Reproduce the material below word for word, leaving out the pictures.

======== Data supplied ========

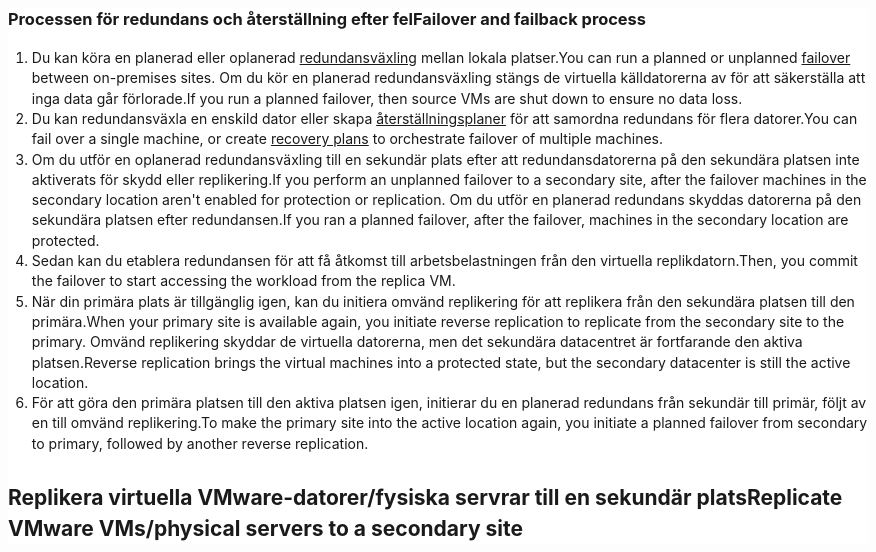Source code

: ### <a name="failover-and-failback-process"></a><span data-ttu-id="8c1c8-148">Processen för redundans och återställning efter fel</span><span class="sxs-lookup"><span data-stu-id="8c1c8-148">Failover and failback process</span></span>

1. <span data-ttu-id="8c1c8-149">Du kan köra en planerad eller oplanerad [redundansväxling](site-recovery-failover.md) mellan lokala platser.</span><span class="sxs-lookup"><span data-stu-id="8c1c8-149">You can run a planned or unplanned [failover](site-recovery-failover.md) between on-premises sites.</span></span> <span data-ttu-id="8c1c8-150">Om du kör en planerad redundansväxling stängs de virtuella källdatorerna av för att säkerställa att inga data går förlorade.</span><span class="sxs-lookup"><span data-stu-id="8c1c8-150">If you run a planned failover, then source VMs are shut down to ensure no data loss.</span></span>
2. <span data-ttu-id="8c1c8-151">Du kan redundansväxla en enskild dator eller skapa [återställningsplaner](site-recovery-create-recovery-plans.md) för att samordna redundans för flera datorer.</span><span class="sxs-lookup"><span data-stu-id="8c1c8-151">You can fail over a single machine, or create [recovery plans](site-recovery-create-recovery-plans.md) to orchestrate failover of multiple machines.</span></span>
4. <span data-ttu-id="8c1c8-152">Om du utför en oplanerad redundansväxling till en sekundär plats efter att redundansdatorerna på den sekundära platsen inte aktiverats för skydd eller replikering.</span><span class="sxs-lookup"><span data-stu-id="8c1c8-152">If you perform an unplanned failover to a secondary site, after the failover machines in the secondary location aren't enabled for protection or replication.</span></span> <span data-ttu-id="8c1c8-153">Om du utför en planerad redundans skyddas datorerna på den sekundära platsen efter redundansen.</span><span class="sxs-lookup"><span data-stu-id="8c1c8-153">If you ran a planned failover, after the failover, machines in the secondary location are protected.</span></span>
5. <span data-ttu-id="8c1c8-154">Sedan kan du etablera redundansen för att få åtkomst till arbetsbelastningen från den virtuella replikdatorn.</span><span class="sxs-lookup"><span data-stu-id="8c1c8-154">Then, you commit the failover to start accessing the workload from the replica VM.</span></span>
6. <span data-ttu-id="8c1c8-155">När din primära plats är tillgänglig igen, kan du initiera omvänd replikering för att replikera från den sekundära platsen till den primära.</span><span class="sxs-lookup"><span data-stu-id="8c1c8-155">When your primary site is available again, you initiate reverse replication to replicate from the secondary site to the primary.</span></span> <span data-ttu-id="8c1c8-156">Omvänd replikering skyddar de virtuella datorerna, men det sekundära datacentret är fortfarande den aktiva platsen.</span><span class="sxs-lookup"><span data-stu-id="8c1c8-156">Reverse replication brings the virtual machines into a protected state, but the secondary datacenter is still the active location.</span></span>
7. <span data-ttu-id="8c1c8-157">För att göra den primära platsen till den aktiva platsen igen, initierar du en planerad redundans från sekundär till primär, följt av en till omvänd replikering.</span><span class="sxs-lookup"><span data-stu-id="8c1c8-157">To make the primary site into the active location again, you initiate a planned failover from secondary to primary, followed by another reverse replication.</span></span>




## <a name="replicate-vmware-vmsphysical-servers-to-a-secondary-site"></a><span data-ttu-id="8c1c8-158">Replikera virtuella VMware-datorer/fysiska servrar till en sekundär plats</span><span class="sxs-lookup"><span data-stu-id="8c1c8-158">Replicate VMware VMs/physical servers to a secondary site</span></span>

========

◆ **Task response**
Source code

: ### <a name="failover-and-failback-process"></a><span data-ttu-id="8c1c8-148">Processen för redundans och återställning efter fel</span><span class="sxs-lookup"><span data-stu-id="8c1c8-148">Failover and failback process</span></span>

1. <span data-ttu-id="8c1c8-149">Du kan köra en planerad eller oplanerad [redundansväxling](site-recovery-failover.md) mellan lokala platser.</span><span class="sxs-lookup"><span data-stu-id="8c1c8-149">You can run a planned or unplanned [failover](site-recovery-failover.md) between on-premises sites.</span></span> <span data-ttu-id="8c1c8-150">Om du kör en planerad redundansväxling stängs de virtuella källdatorerna av för att säkerställa att inga data går förlorade.</span><span class="sxs-lookup"><span data-stu-id="8c1c8-150">If you run a planned failover, then source VMs are shut down to ensure no data loss.</span></span>
2. <span data-ttu-id="8c1c8-151">Du kan redundansväxla en enskild dator eller skapa [återställningsplaner](site-recovery-create-recovery-plans.md) för att samordna redundans för flera datorer.</span><span class="sxs-lookup"><span data-stu-id="8c1c8-151">You can fail over a single machine, or create [recovery plans](site-recovery-create-recovery-plans.md) to orchestrate failover of multiple machines.</span></span>
4. <span data-ttu-id="8c1c8-152">Om du utför en oplanerad redundansväxling till en sekundär plats efter att redundansdatorerna på den sekundära platsen inte aktiverats för skydd eller replikering.</span><span class="sxs-lookup"><span data-stu-id="8c1c8-152">If you perform an unplanned failover to a secondary site, after the failover machines in the secondary location aren't enabled for protection or replication.</span></span> <span data-ttu-id="8c1c8-153">Om du utför en planerad redundans skyddas datorerna på den sekundära platsen efter redundansen.</span><span class="sxs-lookup"><span data-stu-id="8c1c8-153">If you ran a planned failover, after the failover, machines in the secondary location are protected.</span></span>
5. <span data-ttu-id="8c1c8-154">Sedan kan du etablera redundansen för att få åtkomst till arbetsbelastningen från den virtuella replikdatorn.</span><span class="sxs-lookup"><span data-stu-id="8c1c8-154">Then, you commit the failover to start accessing the workload from the replica VM.</span></span>
6. <span data-ttu-id="8c1c8-155">När din primära plats är tillgänglig igen, kan du initiera omvänd replikering för att replikera från den sekundära platsen till den primära.</span><span class="sxs-lookup"><span data-stu-id="8c1c8-155">When your primary site is available again, you initiate reverse replication to replicate from the secondary site to the primary.</span></span> <span data-ttu-id="8c1c8-156">Omvänd replikering skyddar de virtuella datorerna, men det sekundära datacentret är fortfarande den aktiva platsen.</span><span class="sxs-lookup"><span data-stu-id="8c1c8-156">Reverse replication brings the virtual machines into a protected state, but the secondary datacenter is still the active location.</span></span>
7. <span data-ttu-id="8c1c8-157">För att göra den primära platsen till den aktiva platsen igen, initierar du en planerad redundans från sekundär till primär, följt av en till omvänd replikering.</span><span class="sxs-lookup"><span data-stu-id="8c1c8-157">To make the primary site into the active location again, you initiate a planned failover from secondary to primary, followed by another reverse replication.</span></span>




## <a name="replicate-vmware-vmsphysical-servers-to-a-secondary-site"></a><span data-ttu-id="8c1c8-158">Replikera virtuella VMware-datorer/fysiska servrar till en sekundär plats</span><span class="sxs-lookup"><span data-stu-id="8c1c8-158">Replicate VMware VMs/physical servers to a secondary site</span></span>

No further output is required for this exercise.